"Ça n'arrêtera pas une révolution en marche" : la créatrice de #BalanceTonPorc réagit aux accusations visant Asia Argento

Selon des révélations du "New York Times", l'acteur Jimmy Bennett a accusé l'actrice italienne, figure de la lutte contre les violences faites aux femmes, de l'avoir agressé sexuellement en 2013.

Sandra Muller à Paris, le 14 mars 2018. 
Sandra Muller à Paris, le 14 mars 2018.  (BERTRAND GUAY / AFP)

Les révélations du New York Times dévoilant qu'Asia Argento, figure de proue du mouvement #MeToo, est visée par une accusation d'agression sexuelle sur l'acteur Jimmy Bennett, en 2013, ont provoqué des réactions acerbes d'internautes, certains allant même jusqu'à évoquer un "retour de manivelle".

En plus de cette accusation, le journal américain révèle qu'en avril dernier, soit six mois après avoir accusé le producteur Harvey Weinstein de viol, l'actrice a versé de l'argent à ce jeune homme. 

L'avocat de Harvey Weinstein s'est aussitôt saisi de ces révélations pour dénoncer "le niveau frappant d'hypocrisie d'Asia Argento, et la duplicité de son comportement", dans un communiqué publié le 20 août, dans lequel il ajoute que "cela devrait démontrer à tous que les accusations contre M. Weinstein ont été mal vérifiées".

Cette affaire décrédibilise-t-elle Asia Argento, et avec elle, tout le mouvement #MeToo ? La journaliste Sandra Muller, à l'origine du mouvement #BalanceTonPorc, qui incite les femmes à dénoncer les agressions qu'elles ont subies, livre à franceinfo ses impressions quant à cette accusation et ses conséquences pour #MeToo et #BalanceTonPorc.

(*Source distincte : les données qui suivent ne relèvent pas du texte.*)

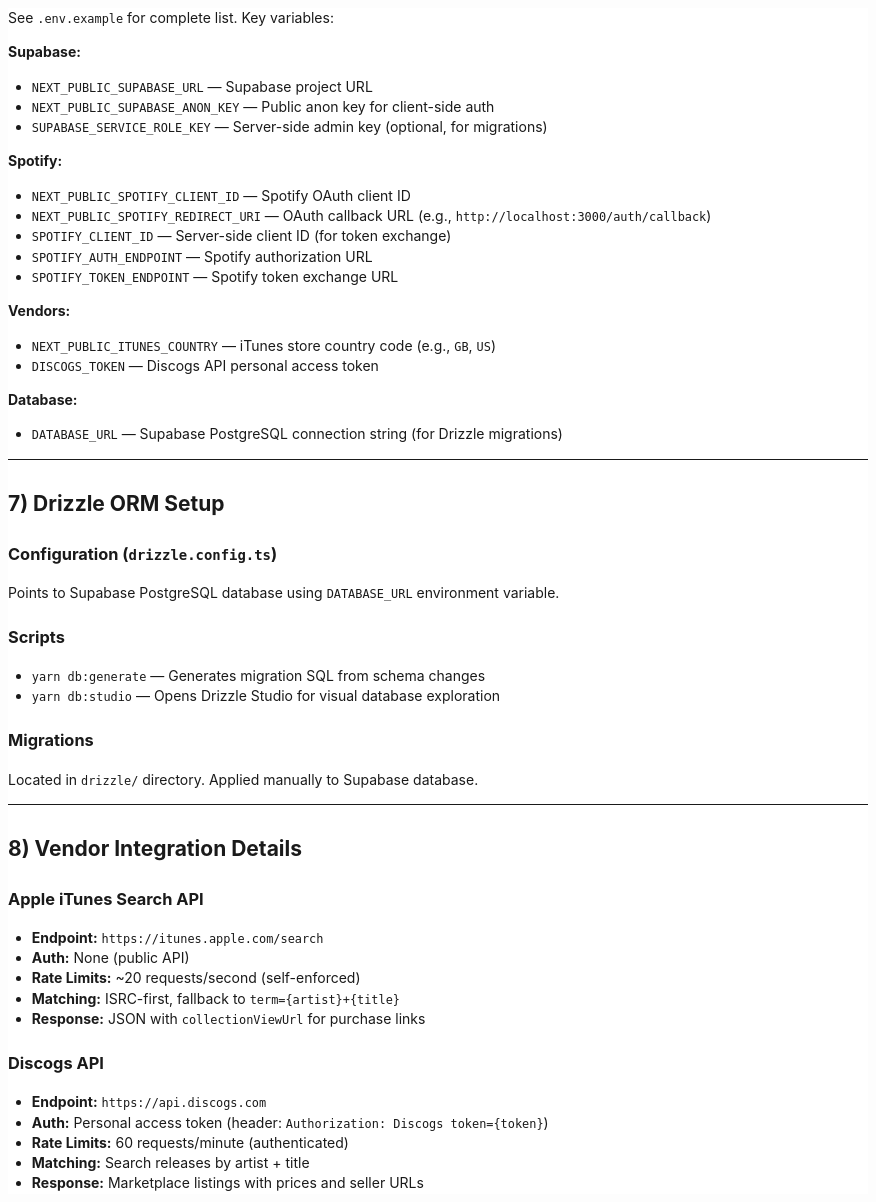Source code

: See `.env.example` for complete list. Key variables:

**Supabase:**
- `NEXT_PUBLIC_SUPABASE_URL` — Supabase project URL
- `NEXT_PUBLIC_SUPABASE_ANON_KEY` — Public anon key for client-side auth
- `SUPABASE_SERVICE_ROLE_KEY` — Server-side admin key (optional, for migrations)

**Spotify:**
- `NEXT_PUBLIC_SPOTIFY_CLIENT_ID` — Spotify OAuth client ID
- `NEXT_PUBLIC_SPOTIFY_REDIRECT_URI` — OAuth callback URL (e.g., `http://localhost:3000/auth/callback`)
- `SPOTIFY_CLIENT_ID` — Server-side client ID (for token exchange)
- `SPOTIFY_AUTH_ENDPOINT` — Spotify authorization URL
- `SPOTIFY_TOKEN_ENDPOINT` — Spotify token exchange URL

**Vendors:**
- `NEXT_PUBLIC_ITUNES_COUNTRY` — iTunes store country code (e.g., `GB`, `US`)
- `DISCOGS_TOKEN` — Discogs API personal access token

**Database:**
- `DATABASE_URL` — Supabase PostgreSQL connection string (for Drizzle migrations)

---

## 7) Drizzle ORM Setup

### Configuration (`drizzle.config.ts`)
Points to Supabase PostgreSQL database using `DATABASE_URL` environment variable.

### Scripts
- `yarn db:generate` — Generates migration SQL from schema changes
- `yarn db:studio` — Opens Drizzle Studio for visual database exploration

### Migrations
Located in `drizzle/` directory. Applied manually to Supabase database.

---

## 8) Vendor Integration Details

### Apple iTunes Search API
- **Endpoint:** `https://itunes.apple.com/search`
- **Auth:** None (public API)
- **Rate Limits:** ~20 requests/second (self-enforced)
- **Matching:** ISRC-first, fallback to `term={artist}+{title}`
- **Response:** JSON with `collectionViewUrl` for purchase links

### Discogs API
- **Endpoint:** `https://api.discogs.com`
- **Auth:** Personal access token (header: `Authorization: Discogs token={token}`)
- **Rate Limits:** 60 requests/minute (authenticated)
- **Matching:** Search releases by artist + title
- **Response:** Marketplace listings with prices and seller URLs
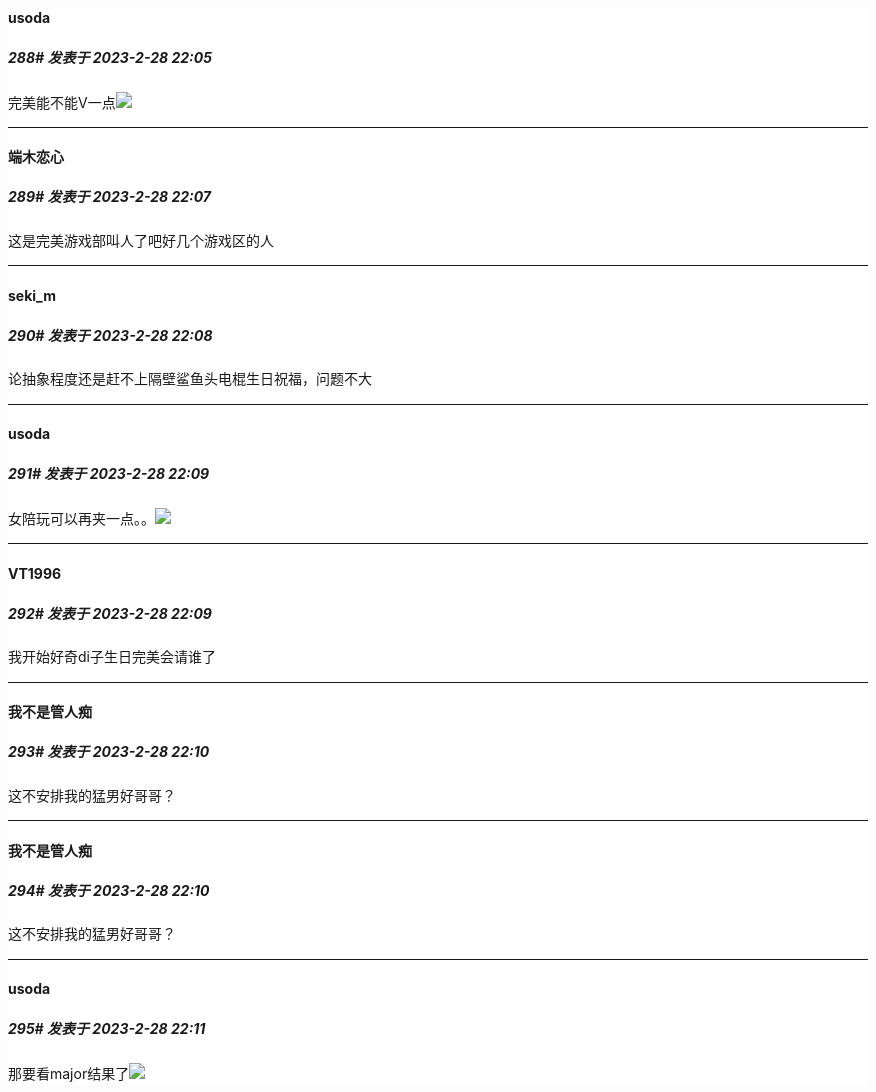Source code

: ####  usoda  
##### 288#       发表于 2023-2-28 22:05

完美能不能V一点<img src="https://static.saraba1st.com/image/smiley/face2017/004.gif" referrerpolicy="no-referrer">

*****

####  端木恋心  
##### 289#       发表于 2023-2-28 22:07

这是完美游戏部叫人了吧好几个游戏区的人

*****

####  seki_m  
##### 290#       发表于 2023-2-28 22:08

论抽象程度还是赶不上隔壁鲨鱼头电棍生日祝福，问题不大

*****

####  usoda  
##### 291#       发表于 2023-2-28 22:09

女陪玩可以再夹一点。。<img src="https://static.saraba1st.com/image/smiley/face2017/130.png" referrerpolicy="no-referrer">

*****

####  VT1996  
##### 292#       发表于 2023-2-28 22:09

我开始好奇di子生日完美会请谁了

*****

####  我不是管人痴  
##### 293#       发表于 2023-2-28 22:10

这不安排我的猛男好哥哥？

*****

####  我不是管人痴  
##### 294#       发表于 2023-2-28 22:10

这不安排我的猛男好哥哥？

*****

####  usoda  
##### 295#       发表于 2023-2-28 22:11

那要看major结果了<img src="https://static.saraba1st.com/image/smiley/face2017/067.png" referrerpolicy="no-referrer">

Franceinfo : Qu'avez-vous ressenti en apprenant l'accusation qui vise Asia Argento ? 

Sandra Muller : J'étais choquée et j'étais en colère. J'ai trouvé ces révélations très violentes. J'étais plutôt énervée de voir un truc pareil, mais ensuite j'ai pris le temps de réfléchir, d'analyser, de lire correctement l'article du New York Times. Ce qui a quand même retenu mon attention, en tant que journaliste, c’est que les documents reçus par le New York Times viennent d’une source anonyme. Et le fait que cela arrive en pleine instruction du procès Weinstein, cela pose question.

Bien sûr, si l'agression est avérée, Asia Argento doit être traitée de la même façon que tout le monde, mais il ne faut pas être dupe non plus. Il y aura toujours des coups d'épée dans l'eau pour ralentir notre avancée.

Il ne s’agit que d’une seule personne, d’un seul fait divers, cela ne va pas entacher tout un mouvement, ni des millions de victimes.Sandra Mullerà franceinfo

Ces révélations ne sont donc pas un coup dur pour le mouvement ?

Cette affaire va faire du bruit pendant quelques jours mais il y a une masse de personnes en route et ça n'arrêtera pas une révolution en marche. Surtout que notre mouvement est intersectionnel, on ne défend pas que les femmes, on défend aussi les hommes.

La victime n'est pas née avec une auréole autour de la tête. Asia Argento n'a jamais prétendu être parfaite, elle a même fait un film autobiographique qui fait état de sa sexualité débridée. Il y aura toujours les mêmes hargneux qui vont la ramener et dire que les victimes ne sont pas des victimes.

Ces révélations n'enlèvent rien à son discours.Sandra Muller franceinfo

La victime peut aussi être prédateur. Mais on ne va quand même pas comparer Asia Argento avec Harvey Weinstein. Je ne la défends pas, mais il n'y a pas d'accusation de viol et il n'y a qu'une personne qui se plaint, face aux plus de 80 personnes qui ont dénoncé Weinstein publiquement. Au-delà de cela, je ne peux pas m'exprimer sur le fond de l'affaire, j'attends de voir s'il y a une enquête.

Craignez-vous d'autres révélations de la sorte ?

Le but va être de décrédibiliser les femmes porteuses du mouvement #MeToo. Alors oui, s'ils cherchent, ils vont trouver des femmes qui ont pris de la drogue, qui ont fait de l'évasion fiscale, qui ont donné une gifle un peu trop fort à leurs enfants. Tout le monde a des dossiers, c'est évident.

Toutes celles qui l'ouvrent un peu sont gênantes, on essaye de les faire taire.Sandra Mullerà franceinfo

Dès l'instant où on lance un mouvement, on sait qu'on peut très bien utiliser un moment de notre passé et le monter en épingle pour nous présenter comme des sorcières et nous brûler au bûcher.